**Tâche à réaliser 1:**
Dans l'extrait sur l'essai de traitement guidé par le génotype, énumérez tous les événements qui composent le critère de jugement principal.
**Tâche à réaliser 2:**
Poursuivez l'extrait sur l'essai de traitement guidé par le génotype à partir de sa dernière phrase.

Au total, 2488 patients ont été recrutés dans 3 pays et 10 centres entre mai 2012 et avril 2018 : 1242 patients randomisés dans le groupe avec traitement guidé par la génétique et 1246 patients
randomisés dans le groupe avec prise en charge standard. Le délai moyen d’obtention des tests génétiques était de 3h. Le suivi à 1 an était complet pour 99,9% des patients (seulement
3 perdus de vue). Le taux d’adhésion au traitement était de 82,0% dans le groupe standard et de 84,5% dans le groupe guidé par la génétique.
Les 2 groupes avaient des caractéristiques de base similaires : l’âge moyen était de 61 ans, un quart de la population était féminine, en léger surpoids, avec un taux important de fumeurs (46%) et de patients avec une HTA (41%). Les caractéristiques liées à la prise en charge lors de la procédure étaient similaires dans les 2 groupes. Les patients avaient presque tous reçu une dose de charge d’aspirine et d’un inhibiteur du P2Y12 avant l’angioplastie. La voie radiale était utilisée dans deux tiers des cas, et les stents implantés étaient très majoritairement des stents actifs (94%).

Dans le groupe avec réalisation du génotype, 67,2% des patients avaient une forme sauvage, 31,4% avait un allèle avec perte de fonction. Dans le groupe avec réalisation du génotype, 61% ont été traités par clopidogrel, tandis que 93% du groupe avec traitement standard ont été traités par ticagrelor ou prasugrel.

 

Résultats

Critère de jugement principal :
Le critère de jugement principal de non infériorité combinant décès toute cause, infarctus du myocarde, thrombose de stent, AVC et saignements majeurs sur la classification PLATO est survenu chez 5,9% dans le groupe traitement standard vs. 5,1% dans le groupe avec traitement guidé par le génotype, résultant en une non infériorité statistique du bras guidé par le génotype avec une significativité à 0,0002 (HR [95%CI] = 0,86 [0,62-1,21]).

Éléments répertoriés dans un jeu de données
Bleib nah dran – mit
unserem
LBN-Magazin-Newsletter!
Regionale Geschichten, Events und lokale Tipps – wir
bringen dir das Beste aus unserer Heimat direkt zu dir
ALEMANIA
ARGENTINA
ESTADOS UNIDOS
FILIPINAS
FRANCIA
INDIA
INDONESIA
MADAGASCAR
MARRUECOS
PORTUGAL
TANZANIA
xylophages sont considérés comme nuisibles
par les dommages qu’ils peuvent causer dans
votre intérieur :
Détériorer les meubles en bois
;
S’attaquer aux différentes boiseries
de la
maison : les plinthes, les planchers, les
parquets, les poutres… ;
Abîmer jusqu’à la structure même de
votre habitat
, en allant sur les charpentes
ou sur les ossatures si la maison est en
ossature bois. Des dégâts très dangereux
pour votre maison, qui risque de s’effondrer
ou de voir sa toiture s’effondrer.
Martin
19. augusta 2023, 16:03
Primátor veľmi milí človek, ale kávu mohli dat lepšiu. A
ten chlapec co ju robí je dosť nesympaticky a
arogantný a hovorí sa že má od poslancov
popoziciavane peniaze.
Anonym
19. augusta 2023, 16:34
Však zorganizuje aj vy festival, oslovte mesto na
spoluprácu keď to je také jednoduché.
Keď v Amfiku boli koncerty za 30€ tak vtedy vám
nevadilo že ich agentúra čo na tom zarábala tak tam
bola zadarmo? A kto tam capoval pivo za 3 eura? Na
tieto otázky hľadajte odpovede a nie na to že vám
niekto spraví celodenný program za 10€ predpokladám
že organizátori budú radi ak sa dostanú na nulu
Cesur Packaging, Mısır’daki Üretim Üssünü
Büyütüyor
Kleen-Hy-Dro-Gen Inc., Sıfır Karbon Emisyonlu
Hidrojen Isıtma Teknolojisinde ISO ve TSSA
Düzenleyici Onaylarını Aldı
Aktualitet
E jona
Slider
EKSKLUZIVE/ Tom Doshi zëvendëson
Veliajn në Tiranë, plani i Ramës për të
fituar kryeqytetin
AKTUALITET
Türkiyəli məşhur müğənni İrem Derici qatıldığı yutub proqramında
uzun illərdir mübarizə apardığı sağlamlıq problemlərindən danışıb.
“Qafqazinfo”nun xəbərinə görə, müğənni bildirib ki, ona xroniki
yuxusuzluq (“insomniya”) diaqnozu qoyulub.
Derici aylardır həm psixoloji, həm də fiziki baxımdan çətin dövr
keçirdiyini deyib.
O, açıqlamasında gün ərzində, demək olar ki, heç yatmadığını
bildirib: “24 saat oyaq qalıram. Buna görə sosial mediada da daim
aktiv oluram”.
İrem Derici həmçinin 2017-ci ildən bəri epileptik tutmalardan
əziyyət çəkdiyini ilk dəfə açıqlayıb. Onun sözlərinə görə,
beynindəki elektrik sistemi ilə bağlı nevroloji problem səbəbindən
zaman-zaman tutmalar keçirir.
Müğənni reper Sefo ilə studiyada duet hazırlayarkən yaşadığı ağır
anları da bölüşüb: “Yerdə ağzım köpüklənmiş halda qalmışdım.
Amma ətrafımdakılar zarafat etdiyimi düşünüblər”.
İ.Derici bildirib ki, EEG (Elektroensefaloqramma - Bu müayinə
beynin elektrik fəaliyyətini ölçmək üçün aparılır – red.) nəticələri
--
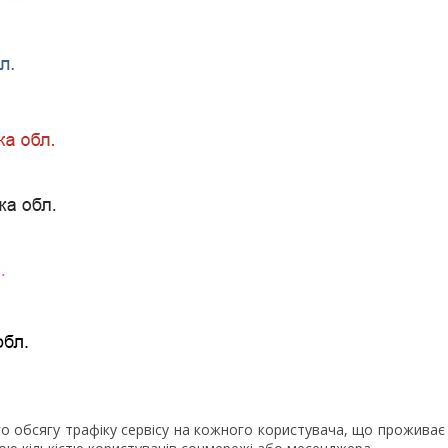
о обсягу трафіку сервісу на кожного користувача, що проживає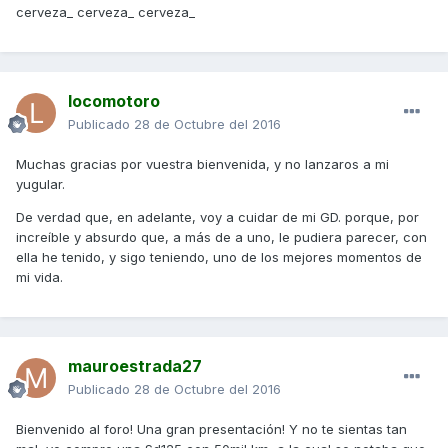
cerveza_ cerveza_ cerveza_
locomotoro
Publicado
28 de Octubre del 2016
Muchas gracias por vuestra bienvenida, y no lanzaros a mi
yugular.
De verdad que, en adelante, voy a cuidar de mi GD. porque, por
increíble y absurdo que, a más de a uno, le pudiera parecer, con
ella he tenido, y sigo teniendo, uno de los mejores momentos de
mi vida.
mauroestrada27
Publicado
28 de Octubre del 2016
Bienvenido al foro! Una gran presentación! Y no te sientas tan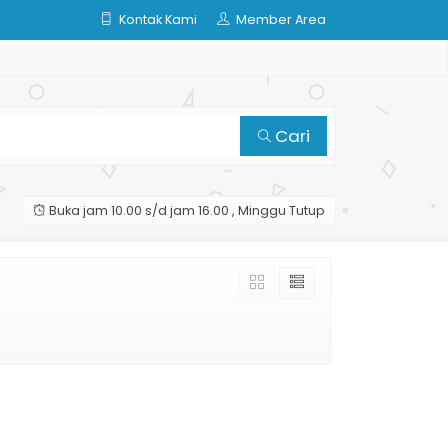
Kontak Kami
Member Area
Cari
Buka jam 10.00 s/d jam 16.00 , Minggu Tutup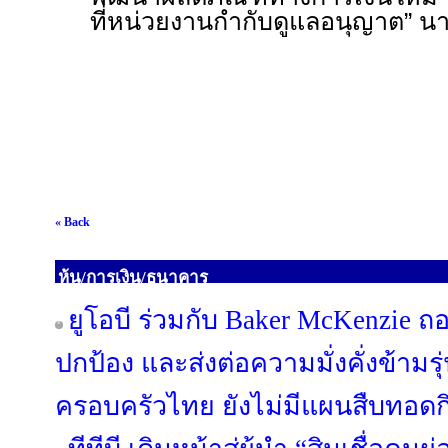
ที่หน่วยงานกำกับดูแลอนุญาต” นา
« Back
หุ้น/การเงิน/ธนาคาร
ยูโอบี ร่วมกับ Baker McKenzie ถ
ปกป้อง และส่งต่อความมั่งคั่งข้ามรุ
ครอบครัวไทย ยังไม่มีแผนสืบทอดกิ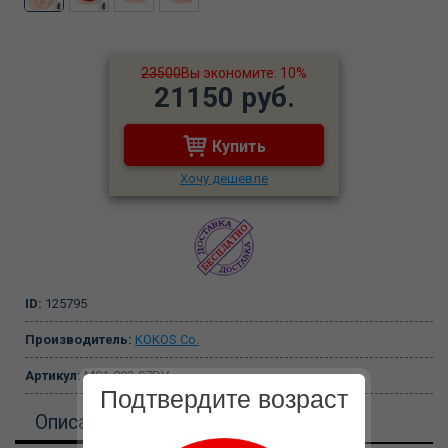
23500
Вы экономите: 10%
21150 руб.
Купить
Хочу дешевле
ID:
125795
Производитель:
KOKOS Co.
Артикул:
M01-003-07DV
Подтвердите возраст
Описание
==
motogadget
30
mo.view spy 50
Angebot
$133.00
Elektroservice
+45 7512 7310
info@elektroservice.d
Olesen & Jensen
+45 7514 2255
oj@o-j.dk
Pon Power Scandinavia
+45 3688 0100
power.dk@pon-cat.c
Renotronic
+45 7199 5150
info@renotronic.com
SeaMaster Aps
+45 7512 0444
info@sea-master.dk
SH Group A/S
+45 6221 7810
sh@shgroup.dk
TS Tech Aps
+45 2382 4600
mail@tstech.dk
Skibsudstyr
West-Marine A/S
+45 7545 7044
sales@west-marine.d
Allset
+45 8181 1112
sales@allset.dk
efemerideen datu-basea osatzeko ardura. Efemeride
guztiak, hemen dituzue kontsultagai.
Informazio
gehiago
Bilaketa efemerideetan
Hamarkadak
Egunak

**Réponse attendue 1:**
- Décès toute cause
- Infarctus du myocarde
- Thrombose de stent
- AVC
- Saignements majeurs (classification PLATO)

**Réponse attendue 2:**
Concernant le co-critère de jugement principal combinant les saignements mineurs et majeurs sur la classification PLATO, il a été observé une diminution significative des saignements dans le groupe guidé par le génotype (12,5% dans le traitement standard vs. 9,8% dans le groupe guidé par le génotype, p = 0,04, HR [95%CI] = 0,78 [0,61-0,98]). Cette diminution était due à une réduction des saignements mineurs (10,5 % dans le groupe standard vs. 7,6% dans le groupe guidé par le génotype), sans différence pour les saignements majeurs de PLATO (2,7% dans le groupe standard vs. 2,3% dans le groupe guidé par le génotype, HR [95%CI] = 0,97 [0,58 – 1 ,63]).

Critères secondaires :
Les événements thrombotiques seuls (décès de cause vasculaire, infarctus du myocarde, thrombose de stent et AVC ischémique) étaient moins importants dans le groupe guidé par la génétique à 2,7% contre 3,3% dans le groupe standard mais sans significativité statistique.

 

Conclusion

Les résultats principaux de cette étude sont :
1) le génotype est facile à utiliser, avec des résultats rapides (autour de 3h),
2) l’utilisation du génotype a abouti à l’utilisation du clopidogrel dans 2/3 des cas,
3) il n’y a pas eu de différence d’efficacité observée,
4) le nombre de saignements était plus faible dans le groupe guidé par le génotype.

Les auteurs concluent qu’une stratégie basée sur un génotypage facile du CYP2C19 pour guider le traitement après une angioplastie primaire, a résulté en moins de saignements sans augmenter le risque thrombotique comparé au traitement standard par ticagrelor et prasugrel.

 

Discussion

Cette étude clinique est la première à se baser sur l’utilisation du génotype pour guider le choix du deuxième anti-agrégant plaquettaire après angioplastie primaire.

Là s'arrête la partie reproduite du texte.